Federal Trial To Determine Whether Virginia School District Can Restore Confederate Names to Public Schools

The trial will determine whether the decision to name the school after Confederate leaders discriminates against black students.

Michael DeMocker/Getty Images
People march to protest the names of two schools in New Orleans named after segregationists. Michael DeMocker/Getty Images

A trial is set to kick off on Thursday to determine whether restoring the names of Confederate leaders to Virginia schools discriminates against black students. 

The legal battle over the school names originated in 2020, in the wake of the killing of George Floyd, when the Shenandoah County School Board voted to rename Stonewall Jackson High School as Mountain View High School and Ashby Lee Elementary, which was named after Robert E. Lee and a Confederate cavalry commander, Turner Ashby Jr., as Honey Run Elementary School. 

Four years later, the Shenandoah school board — with new board members — voted 5-1 to restore the names of the schools following an uproar from community members who expressed disappointment with the stripping of the names of Confederate leaders from the schools.
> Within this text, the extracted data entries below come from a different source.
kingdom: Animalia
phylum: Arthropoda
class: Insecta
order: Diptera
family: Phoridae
The vote came as some community members argued the decision to rename the school was a “knee-jerk” reaction against individuals who, in their view, represent a fight for states’ rights. Other community members questioned the process behind the 2020 move.
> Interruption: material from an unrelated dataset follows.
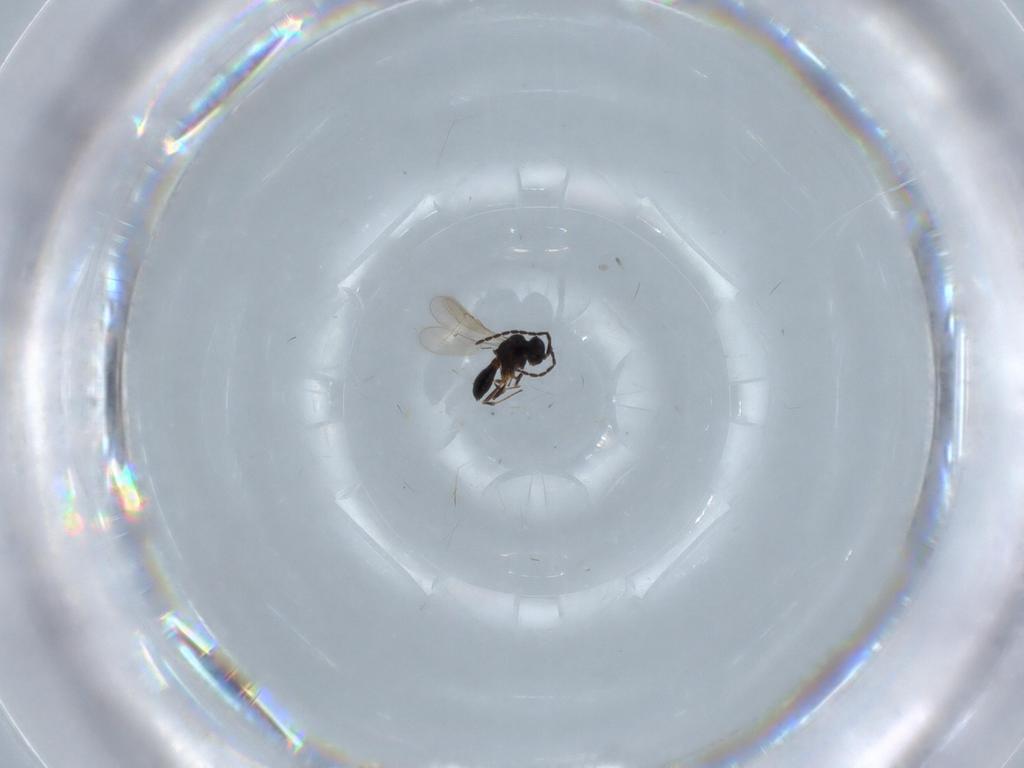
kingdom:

After that decision, which marked the first time a school decided to restore the name of a Confederate leader since 2020, a group of black students sued, arguing that the decision violated their First Amendment rights and denied them equal access to educational opportunities. The students alleged that by wearing uniforms during sporting events that bore Jackson’s name, they were being forced to endorse “Stonewall Jackson” and a “message of racial exclusion.”

In September, a federal judge on the U.S. District Court for the Western District of Virginia, Michael F. Urbanski, an Obama appointee, granted summary judgment for the plaintiffs for one portion of their complaint, ruling that restoration of Jackson’s name to the high school violated the students’ First Amendment rights by “compelling students to advance the school board’s chosen message favoring ‘Stonewall Jackson’ through the conduct of extracurricular activities.”
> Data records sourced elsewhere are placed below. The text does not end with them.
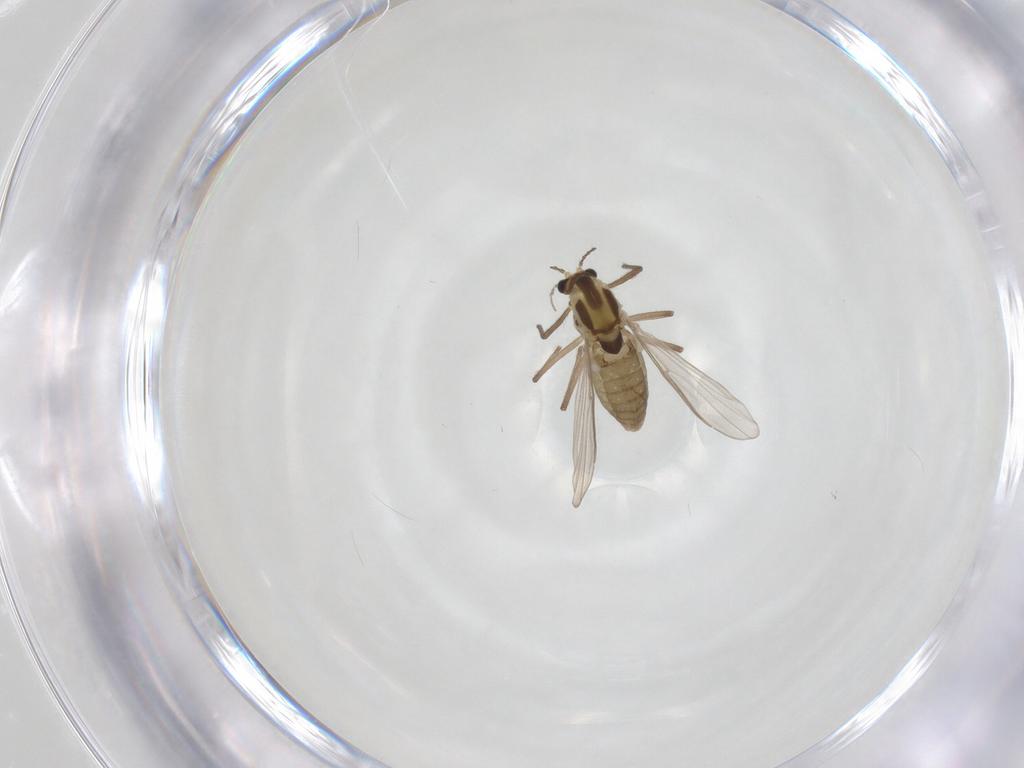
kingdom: Animalia
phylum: Arthropoda
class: Insecta
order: Diptera
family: Chironomidae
A lawyer for the plaintiffs, Li Reed, said the decision was a “key vindication” in the case and that “forcing [students] to constantly espouse pro-slavery, anti-Black messages is a violation of their First Amendment constitutional rights.”

On Thursday, a bench trial will begin to address the remaining question of whether restoring the original names to the schools discriminates against black students. 

Attorneys for the plaintiffs noted that Stonewall Jackson High School was built in the 1950s. An expert for the plaintiffs, Ty Seidule, told the court that at the time the school was constructed, “one way to protest integration and calls for equal rights was to name a school after a Confederate 
 to send a very particular message about the need to sustain a racial hierarchy.”

The school district’s expert, Gibson Kerr, said that “some people in those days chose to honor Confederates for racist reasons.” 

However, the school board has argued that the motivation for the name change was not racist, but instead was “motivated by nothing more than public will and 
 respect for the democratic process.”

The trial is expected to focus, in part, on the impact of students going to schools named after Confederate leaders. A lawyer for the students, Marja K. Plater, told the Washington Post, “Just try to imagine what it would feel like walking through the doors of a school that has a Confederate general name that they themselves have acknowledged their disagreement with, but yet they still have to go.”

The outcome of the trial will determine whether the schools will be allowed to have the names of the Confederate leaders restored. 

Shenandoah County Public Schools did not respond to the Sun’s request for comment by the time of publication. 

The trial comes as one other school district has announced plans to restore the names of Confederate leaders. In August, the Midland Independent School District in Texas decided to restore the name of its high school to Robert E. Lee High School, and is also planning to restore the name of its 9th-grade campus to the Robert E. Lee Freshman High School.